Sea ice has been in a decline recently, and that is very bad news for polar bears. They conduct much of their lives on sea ice, including locating mates and reproducing.
‘Sea ice extent averaged for the month of April 2013 was 14.37 million square kilometers (5.54 million square miles). This is 630,000 square kilometers (243,000 square miles) below the 1979 to 2000 average for the month, and is the seventh-lowest April extent in the satellite record.’ (Source: NSDIC)
Of course, climate change is becoming a greater issue because it is damaging many natural habitats, like sea ice for polar bears and we can reduce our carbon footprints by making small adjustments in our driving habits. According to the Carbon Fund, doing things like driving the speed limit, accelerating slowly and smoothly and keeping tires inflated properly can reduce our carbon output by one ton per year.
In Ohio, a recently passed bill made it legal to drive 70 mph on rural highways. Increasing speed limits will be bad for polar bears because driving faster produces more air pollution, including carbon. (Ohio seems to be a rather poor state for animals given the recent history involving the mass shooting of large predators that should never have been legal to be kept.)

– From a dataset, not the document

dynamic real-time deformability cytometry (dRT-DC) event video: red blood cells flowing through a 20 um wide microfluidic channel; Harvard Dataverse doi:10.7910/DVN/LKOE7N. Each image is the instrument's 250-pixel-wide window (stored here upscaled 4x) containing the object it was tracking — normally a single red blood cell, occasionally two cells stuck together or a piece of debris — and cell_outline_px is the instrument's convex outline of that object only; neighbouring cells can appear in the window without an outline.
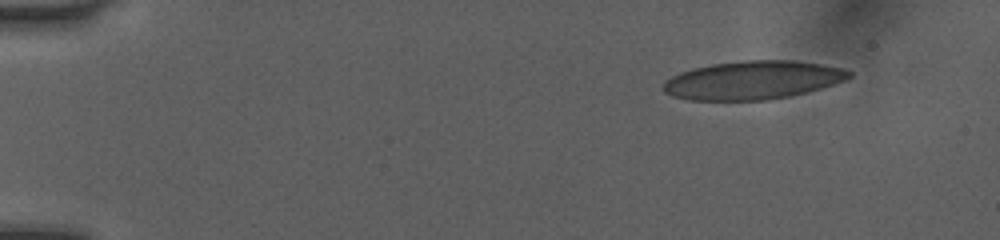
{"species": "human", "species_latin": "Homo sapiens", "temperature_condition": "room temperature", "stored_images_in_passage": 5, "camera_frame_rate_fps": 3000, "um_per_image_px": 0.085, "donor": {"sex": "female"}, "frame": {"image": 1, "passage_image": 1, "time_ms": 0.0, "image_size_px": [1000, 240], "cell_outline_px": [[852, 76], [848, 80], [820, 88], [788, 96], [764, 100], [688, 100], [672, 96], [664, 92], [664, 84], [672, 76], [680, 72], [692, 68], [712, 64], [744, 60], [796, 60], [844, 68], [852, 72]], "centroid_in_image_um": [64.01, 6.8], "position_along_channel_um": 21.0, "area_um2": 41.56}}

As drivers, we don’t have to travel at the full speed limits though. We save money when we drive slower, and are probably much safer. At lower speeds we have more reaction time and considering how many distracted drivers there are on many roads because of texting while driving (not to mention drinking) is is probably better to not being driving swiftly. Curiously, raising speed limits in rural areas seems backwards because of the greater number of wild animals crossing roads in these areas, such as deer.
One of the main reasons we drive is for work commutes, which tend to be fairly short, so even if we do drive faster on short trips, the amount of time saved isn’t that great, and probably doesn’t offset the extra carbon, air pollution, stress and increased risk of accidents.